Pick the lines holding the string "depth" out of the records and copy them.

=== RECORDED INFORMATION ===

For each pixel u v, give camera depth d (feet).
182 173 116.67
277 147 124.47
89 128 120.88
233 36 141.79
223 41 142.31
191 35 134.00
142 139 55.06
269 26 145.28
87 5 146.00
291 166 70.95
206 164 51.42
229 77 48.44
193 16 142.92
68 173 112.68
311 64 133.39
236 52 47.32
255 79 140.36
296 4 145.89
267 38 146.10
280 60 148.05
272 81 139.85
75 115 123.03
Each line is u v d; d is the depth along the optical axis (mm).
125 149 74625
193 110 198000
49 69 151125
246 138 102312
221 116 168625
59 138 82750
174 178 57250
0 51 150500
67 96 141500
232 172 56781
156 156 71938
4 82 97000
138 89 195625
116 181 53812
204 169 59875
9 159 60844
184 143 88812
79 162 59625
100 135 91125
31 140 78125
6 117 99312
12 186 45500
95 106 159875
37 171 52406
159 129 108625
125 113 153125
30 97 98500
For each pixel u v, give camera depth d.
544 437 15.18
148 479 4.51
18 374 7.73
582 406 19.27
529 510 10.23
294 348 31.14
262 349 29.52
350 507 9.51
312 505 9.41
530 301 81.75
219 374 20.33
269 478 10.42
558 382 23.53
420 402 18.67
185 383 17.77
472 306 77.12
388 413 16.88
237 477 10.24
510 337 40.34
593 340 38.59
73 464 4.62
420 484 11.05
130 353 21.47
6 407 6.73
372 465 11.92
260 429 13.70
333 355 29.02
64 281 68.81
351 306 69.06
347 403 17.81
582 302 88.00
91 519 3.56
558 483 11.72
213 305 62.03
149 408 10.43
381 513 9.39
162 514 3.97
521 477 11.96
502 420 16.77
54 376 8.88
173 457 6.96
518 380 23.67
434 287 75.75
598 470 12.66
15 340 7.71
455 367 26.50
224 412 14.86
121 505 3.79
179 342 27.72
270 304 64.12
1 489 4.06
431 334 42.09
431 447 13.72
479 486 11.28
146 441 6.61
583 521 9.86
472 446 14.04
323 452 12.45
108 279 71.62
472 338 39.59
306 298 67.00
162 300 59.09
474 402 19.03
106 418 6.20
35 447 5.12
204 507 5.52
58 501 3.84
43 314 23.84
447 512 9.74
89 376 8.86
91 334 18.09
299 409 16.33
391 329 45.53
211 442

===

ANSWER ▸
For each pixel u v, give camera depth d (feet).
Each line is u v d; d is the depth along the optical axis (mm).
For each pixel u v, give camera depth d.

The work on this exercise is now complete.